S’il est un continent du globe déchiré par des conflits de longue durée (latents ou non), c’est bien l’Afrique. Selon le rapport du CSIS, les centres de plus grande instabilité en 2023 pourraient être la Libye et l’Algérie. Ensuite, il y a la situation au Congo, qui suscite de plus en plus d’inquiétudes. Mais aussi la possible formation d’une sorte de « pont du terrorisme » entre la mer Rouge et l’Atlantique : selon Rama Yade du Centre Afrique, les mouvements djihadistes exploitent l’instabilité de divers pays d’Afrique de l’Ouest, notamment au Burkina Faso et au Mali , et en élargissant le champ d’action, comme en témoignent les récents attentats au Bénin, en Côte d’Ivoire et au Togo. « Ces djihadistes, liés à al-Qaïda et à l’État islamique, cherchent à contrôler un territoire qui s’étend de la mer Rouge à la côte atlantique de l’Afrique. Cela leur garantirait l’accès aux routes du trafic de drogue depuis l’Amérique du Sud, ce qui fournirait un important source de revenus pour leurs guerres », écrit Yade. Une situation qui, selon plusieurs experts, pourrait faire courir le risque d’une « africanisation du djihadisme » dès l’année prochaine, qui à son tour alimenterait de nouvelles guerres civiles ou déjà en cours.

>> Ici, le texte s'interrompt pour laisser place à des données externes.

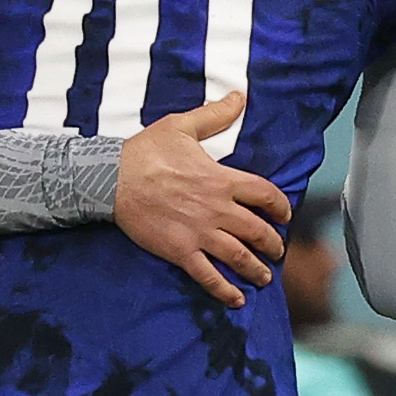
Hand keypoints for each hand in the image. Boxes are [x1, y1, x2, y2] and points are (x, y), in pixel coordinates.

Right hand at [115, 91, 291, 303]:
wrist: (112, 179)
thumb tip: (239, 97)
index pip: (265, 195)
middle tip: (276, 250)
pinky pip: (209, 276)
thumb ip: (215, 115)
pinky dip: (225, 290)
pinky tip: (236, 299)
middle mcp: (218, 209)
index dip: (280, 206)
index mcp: (222, 179)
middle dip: (273, 243)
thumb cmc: (146, 151)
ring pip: (239, 256)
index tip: (284, 214)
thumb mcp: (182, 126)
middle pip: (258, 231)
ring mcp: (200, 233)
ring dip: (256, 269)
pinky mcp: (181, 251)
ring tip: (264, 277)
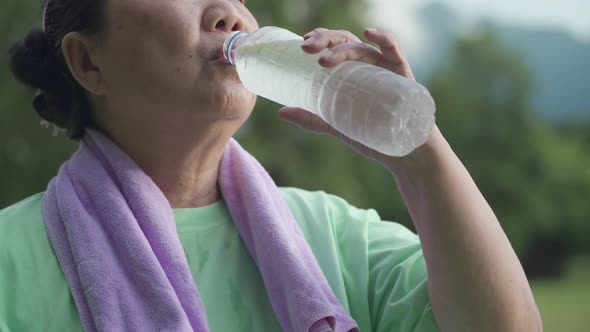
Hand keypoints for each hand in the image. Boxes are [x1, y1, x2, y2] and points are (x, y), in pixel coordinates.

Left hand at [277, 27, 415, 163]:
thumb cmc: (372, 135)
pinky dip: (384, 38)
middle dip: (324, 40)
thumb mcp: (336, 125)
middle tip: (306, 48)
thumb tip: (281, 112)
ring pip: (362, 48)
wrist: (403, 154)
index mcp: (351, 72)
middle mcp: (367, 65)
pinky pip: (394, 50)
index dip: (318, 40)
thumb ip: (312, 118)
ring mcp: (384, 68)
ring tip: (324, 61)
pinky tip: (369, 33)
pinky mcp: (402, 74)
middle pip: (344, 42)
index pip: (333, 46)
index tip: (301, 45)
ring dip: (342, 49)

Au Moyen-Orient, cependant, la guerre civile au Yémen pourrait virer au noir et déboucher sur un nouveau conflit, met en garde le comité international de sauvetage. Sans oublier les mouvements de la Turquie dans les zones kurdes de Syrie et d’Irak : dans ce cas également, Ankara pourrait exploiter le poids géopolitique assumé dans le cadre du conflit en Ukraine pour lancer un assaut dans ces régions et porter un coup aux groupes définis comme « terroristes  » par les autorités turques. Pour Recep Erdogan, cela pourrait être un moyen de regagner des parts dans les sondages en vue des élections présidentielles de juin 2023, peut-être l’événement électoral le plus important de l’année à venir.